### SEITE
WOLFGANG STRAUSS / FORTSCHREITEN DES REVISIONISMUS IN RUSSLAND (1)
Die Wanderausstellung des privaten Hamburger Instituts für Sozialforschung - Fälschung oder Wahrheit? Propaganda oder Wissenschaft? Alles echt und korrekt, aber nur provokativ arrangiert, meint das Deutsche Historische Museum Berlin. Sein stellvertretender Generaldirektor, Dieter Vorsteher, spricht von "Generalisierung", dem Fehlen von Hintergrundinformationen zum Zweiten Weltkrieg, von schmalbrüstiger Schau" (WELT am 17. März).
So behaupten die Aussteller, an den "Verbrechen der Wehrmacht" sei auch die 6. Armee beteiligt gewesen. 6. Armee, ein Synonym für Stalingrad.
Ober die Schlacht um Stalingrad sind zahllose Werke erschienen, aus deutscher wie sowjetischer bzw. russischer Feder. Memoiren, Tagebücher, kriegsgeschichtliche Untersuchungen, Fronterinnerungen der Landser, Romane. Rechtfertigungsliteratur, Anklageliteratur. Die allermeisten Werke berücksichtigen nur den militärischen Aspekt. Doch was geschah im Hinterland der 6. Armee, in den von der Wehrmacht eroberten Gebieten zwischen Donez, Don, Wolga, was speziell in der Region Stalingrad? Die teils russische, teils ukrainische Bevölkerung, wie verhielt sie sich, auf wessen Seite schlug sie sich 1942/1943?
Geschichte vom Geschehen vor Ort, Etappen-Geschichte, Geschichte von Menschen in Dörfern, Städten, Arbeitersiedlungen - gibt es das?
Bürgermeister, die in freier und direkter Wahl von den Dorfbewohnern ernannt werden, ohne Einmischung der Wehrmacht - Komsomolzen aus der Arbeiterjugend, die sich freiwillig zum Dienst in der Wehrmacht oder Hilfspolizei melden - Bauern, die die Auflösung der Kolchosen in die eigene Hand nehmen und den Boden unter sich aufteilen, unterstützt von deutschen Soldaten - Kosaken, die ihre traditionellen Verbände wiedergründen - Ehemalige Parteimitglieder, die mit den Deutschen zusammenarbeiten und in Selbstverwaltungsorgane aufrücken - Gläubige, die von der Wehrmacht ihre orthodoxen Kirchen, religiösen Schätze, selbst ihr Gemeindeeigentum zurückerhalten.

### DIE AUFGABEN
[a] Ziehen Sie aus dem Artikel über den Revisionismus in Russland die Passage von "Ober die Schlacht" bis einschließlich "sie sich 1942/1943?" wortgetreu heraus.
[b] Zwischen welchen Flüssen liegen laut dem Artikel über den Revisionismus in Russland die von der Wehrmacht eroberten Gebiete?

### EINTRÄGE IM DATENSATZ

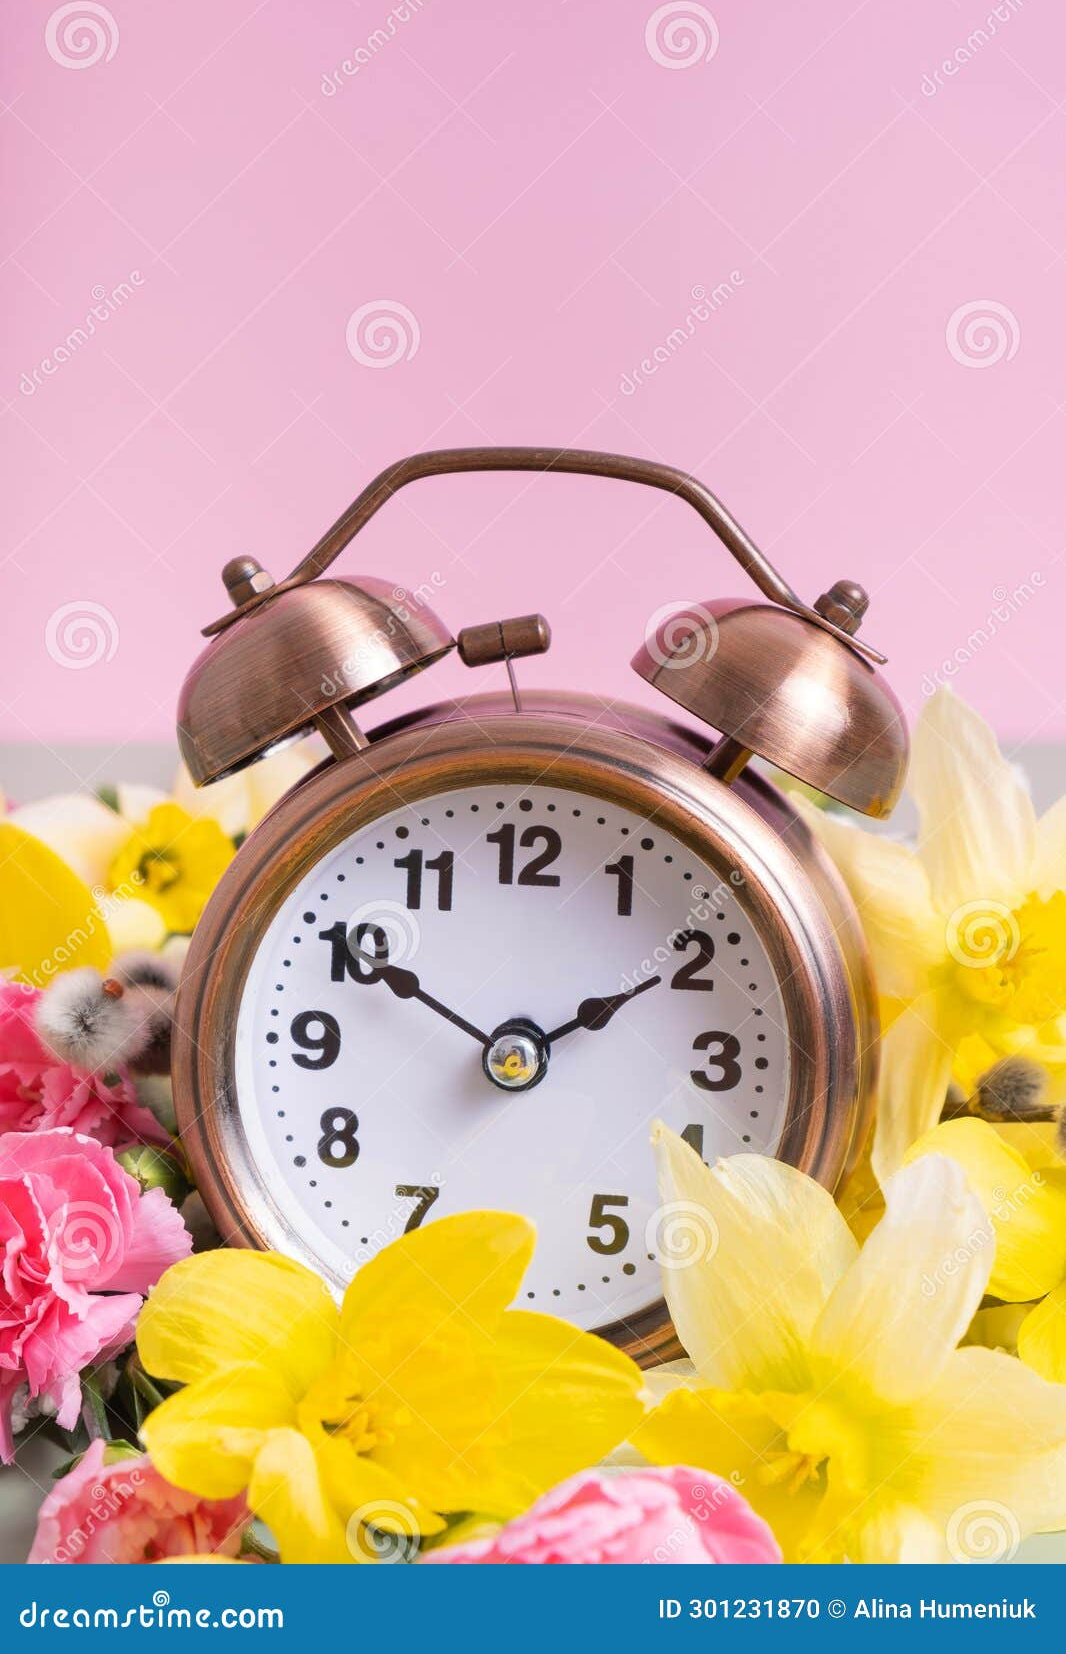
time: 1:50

* * *

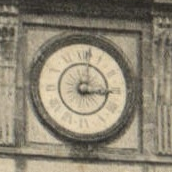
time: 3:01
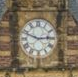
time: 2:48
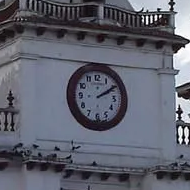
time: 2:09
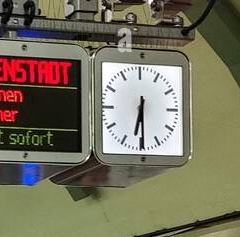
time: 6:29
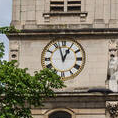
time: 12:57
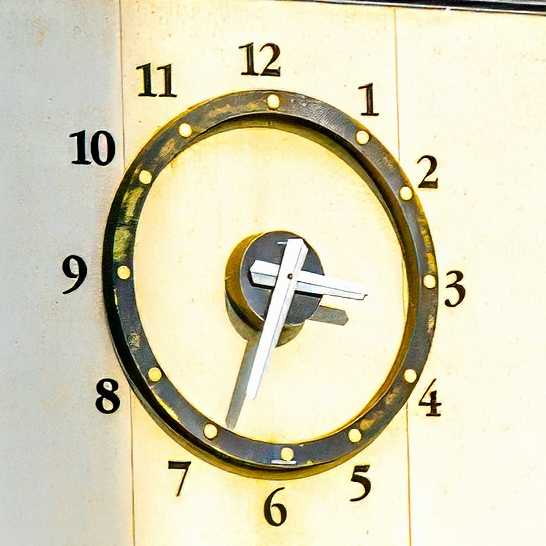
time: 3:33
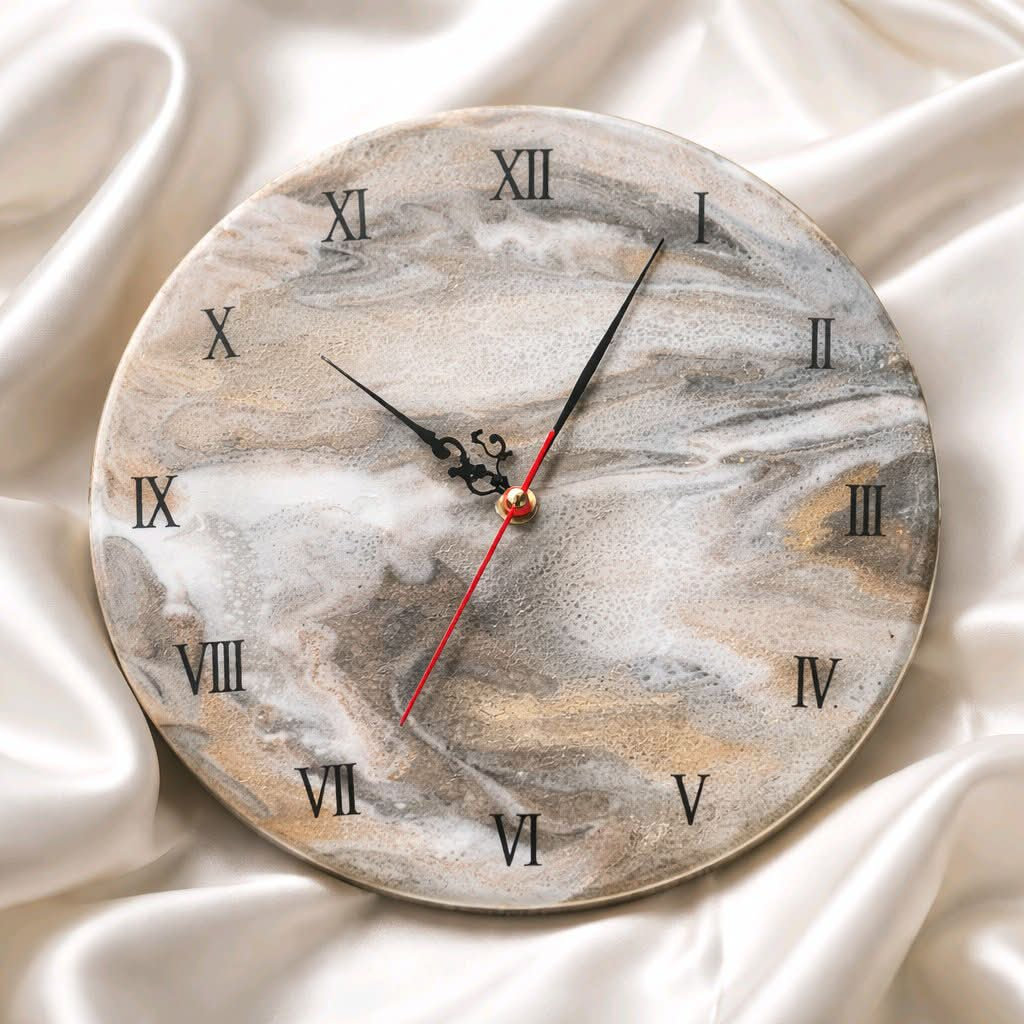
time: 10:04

### LÖSUNGEN ZUR ÜBUNG
[a]
Ober die Schlacht um Stalingrad sind zahllose Werke erschienen, aus deutscher wie sowjetischer bzw. russischer Feder. Memoiren, Tagebücher, kriegsgeschichtliche Untersuchungen, Fronterinnerungen der Landser, Romane. Rechtfertigungsliteratur, Anklageliteratur. Die allermeisten Werke berücksichtigen nur den militärischen Aspekt. Doch was geschah im Hinterland der 6. Armee, in den von der Wehrmacht eroberten Gebieten zwischen Donez, Don, Wolga, was speziell in der Region Stalingrad? Die teils russische, teils ukrainische Bevölkerung, wie verhielt sie sich, auf wessen Seite schlug sie sich 1942/1943?

[b] Donez, Don, Wolga